An exact copy of the entries, with every picture omitted, is what is needed here.
---------------
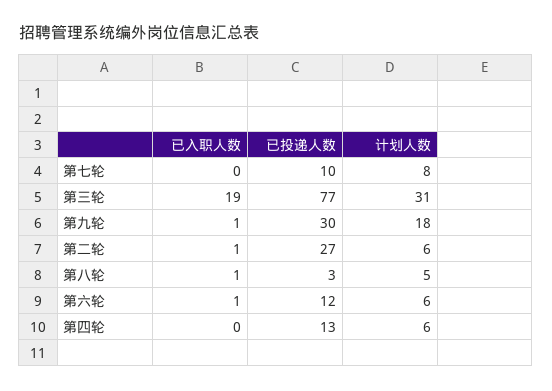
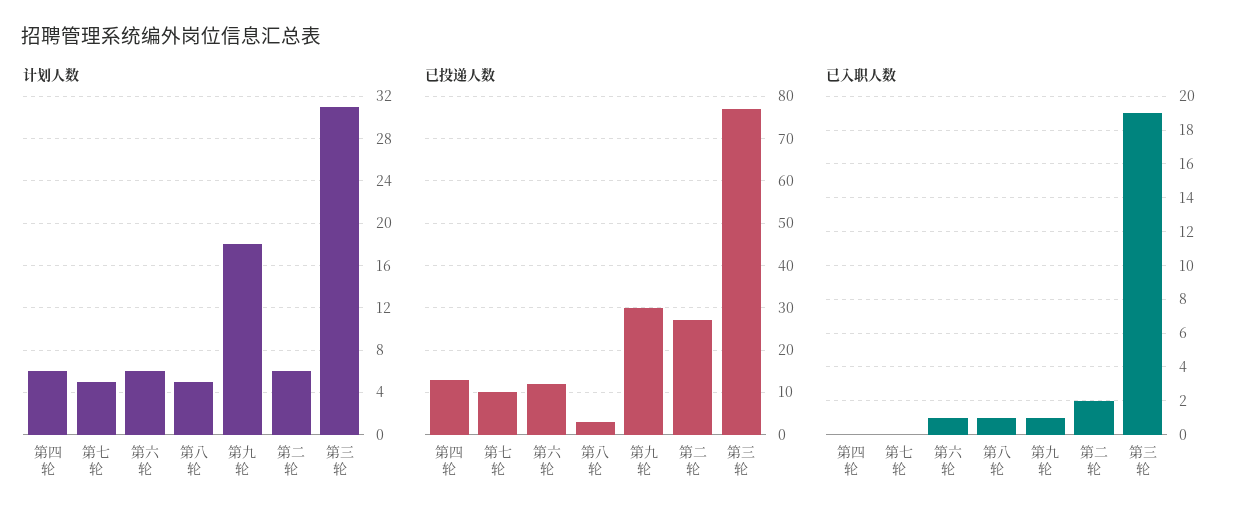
  {
    "已入职人数": {
      "第七轮": 0,
      "第三轮": 19,
      "第九轮": 1,
-     "第二轮": 1,
+     "第二轮": 2,
      "第八轮": 1,
      "第六轮": 1,
      "第四轮": 0
    },
    "已投递人数": {
      "第七轮": 10,
      "第三轮": 77,
      "第九轮": 30,
      "第二轮": 27,
      "第八轮": 3,
      "第六轮": 12,
      "第四轮": 13
    },
    "计划人数": {
-     "第七轮": 8,
+     "第七轮": 5,
      "第三轮": 31,
      "第九轮": 18,
      "第二轮": 6,
      "第八轮": 5,
      "第六轮": 6,
      "第四轮": 6
    }
  }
---------------
RESPONSE BOX »
  {
    "已入职人数": {
      "第七轮": 0,
      "第三轮": 19,
      "第九轮": 1,
-     "第二轮": 1,
+     "第二轮": 2,
      "第八轮": 1,
      "第六轮": 1,
      "第四轮": 0
    },
    "已投递人数": {
      "第七轮": 10,
      "第三轮": 77,
      "第九轮": 30,
      "第二轮": 27,
      "第八轮": 3,
      "第六轮": 12,
      "第四轮": 13
    },
    "计划人数": {
-     "第七轮": 8,
+     "第七轮": 5,
      "第三轮": 31,
      "第九轮": 18,
      "第二轮": 6,
      "第八轮": 5,
      "第六轮": 6,
      "第四轮": 6
    }
  }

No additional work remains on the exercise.